* [Task details]
Every record below is to be repeated exactly, with the pictures left out.

::: Data to use :::

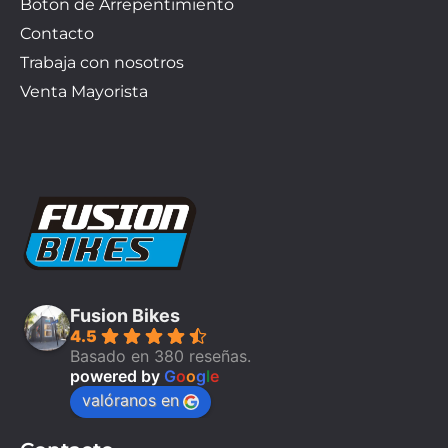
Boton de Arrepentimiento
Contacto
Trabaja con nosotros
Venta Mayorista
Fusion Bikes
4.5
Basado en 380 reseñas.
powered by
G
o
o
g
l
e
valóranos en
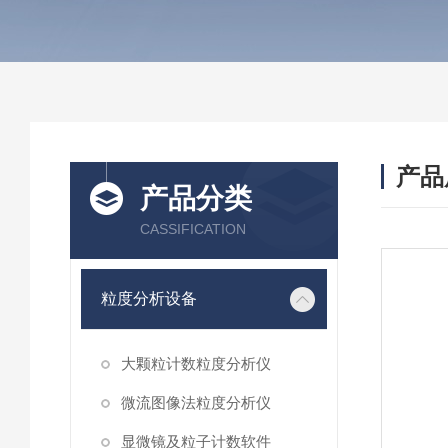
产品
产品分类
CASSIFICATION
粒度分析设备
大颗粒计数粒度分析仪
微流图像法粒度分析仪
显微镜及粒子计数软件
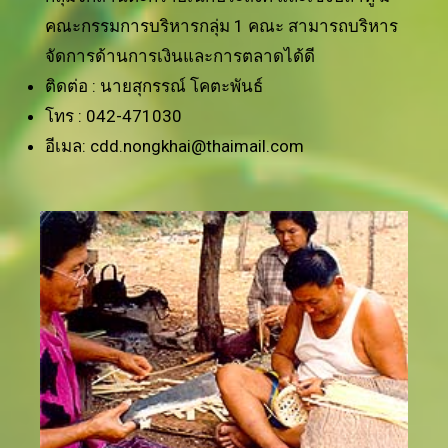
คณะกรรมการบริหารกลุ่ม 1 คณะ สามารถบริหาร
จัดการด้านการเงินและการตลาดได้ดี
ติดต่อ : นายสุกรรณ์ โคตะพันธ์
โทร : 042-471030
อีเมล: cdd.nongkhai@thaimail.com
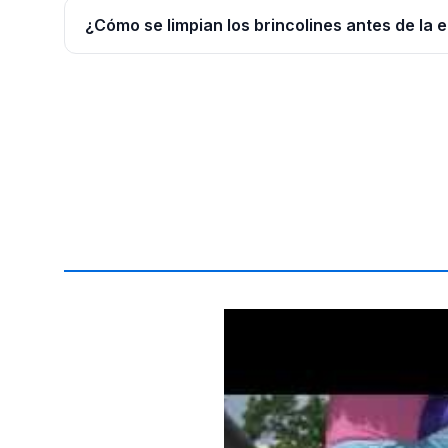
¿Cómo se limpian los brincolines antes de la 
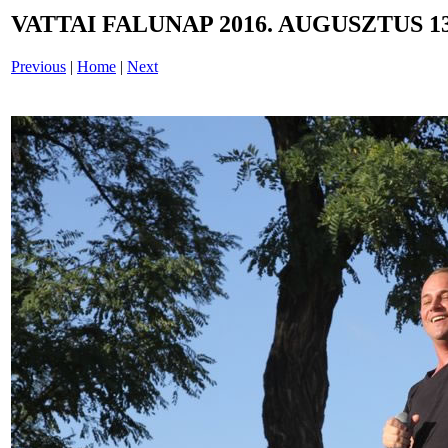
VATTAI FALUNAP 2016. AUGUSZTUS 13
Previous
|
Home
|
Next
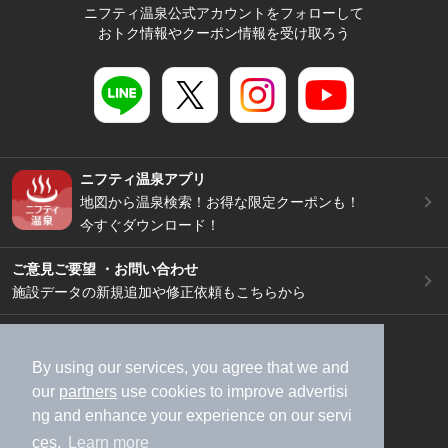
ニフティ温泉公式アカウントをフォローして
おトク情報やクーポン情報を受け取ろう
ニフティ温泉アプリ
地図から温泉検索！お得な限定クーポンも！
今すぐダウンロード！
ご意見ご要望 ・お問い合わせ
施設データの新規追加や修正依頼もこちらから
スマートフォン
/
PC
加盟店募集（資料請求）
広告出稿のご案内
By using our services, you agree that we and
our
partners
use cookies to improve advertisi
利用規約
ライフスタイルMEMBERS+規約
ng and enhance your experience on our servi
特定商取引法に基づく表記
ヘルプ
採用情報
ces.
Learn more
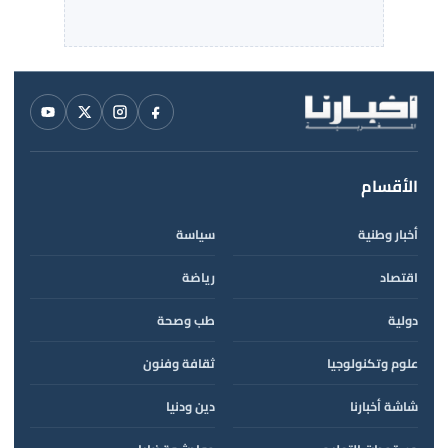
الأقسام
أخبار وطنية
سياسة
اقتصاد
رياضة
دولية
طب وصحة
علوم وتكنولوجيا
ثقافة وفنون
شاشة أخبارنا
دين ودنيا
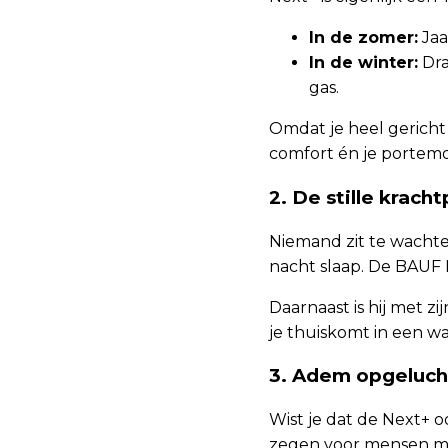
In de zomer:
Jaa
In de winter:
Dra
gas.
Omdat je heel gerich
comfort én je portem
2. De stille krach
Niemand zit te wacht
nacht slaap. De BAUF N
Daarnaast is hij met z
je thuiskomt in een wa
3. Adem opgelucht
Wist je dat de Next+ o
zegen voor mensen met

:::

* [Exercise solution]
Boton de Arrepentimiento
Contacto
Trabaja con nosotros
Venta Mayorista
Fusion Bikes
4.5
Basado en 380 reseñas.
powered by
G
o
o
g
l
e
valóranos en
产品
产品分类
CASSIFICATION
粒度分析设备
大颗粒计数粒度分析仪
微流图像法粒度分析仪
显微镜及粒子计数软件
คณะกรรมการบริหารกลุ่ม 1 คณะ สามารถบริหาร
จัดการด้านการเงินและการตลาดได้ดี
ติดต่อ : นายสุกรรณ์ โคตะพันธ์
โทร : 042-471030
อีเมล: cdd.nongkhai@thaimail.com
¿Cómo se limpian los brincolines antes de la 
VATTAI FALUNAP 2016. AUGUSZTUS 13
Previous
|
Home
|
Next
ニフティ温泉公式アカウントをフォローして
おトク情報やクーポン情報を受け取ろう
ニフティ温泉アプリ
地図から温泉検索！お得な限定クーポンも！
今すぐダウンロード！
ご意見ご要望 ・お問い合わせ
施設データの新規追加や修正依頼もこちらから
スマートフォン
/
PC
加盟店募集（資料請求）
広告出稿のご案内
By using our services, you agree that we and
our
partners
use cookies to improve advertisi
利用規約
ライフスタイルMEMBERS+規約
ng and enhance your experience on our servi
特定商取引法に基づく表記
ヘルプ
採用情報
ces.
Learn more
الأقسام
أخبار وطنية
سياسة
اقتصاد
رياضة
دولية
طب وصحة
علوم وتكنولوجيا
ثقافة وفنون
شاشة أخبارنا
دين ودنيا
In de zomer:
Jaa
In de winter:
Dra
gas.
Omdat je heel gerich
comfort én je portem
2. De stille krach
Niemand zit te wacht
nacht slaap. De BAUF N
Daarnaast is hij met z
je thuiskomt in een wa
3. Adem opgelucht
Wist je dat de Next+ o
zegen voor mensen met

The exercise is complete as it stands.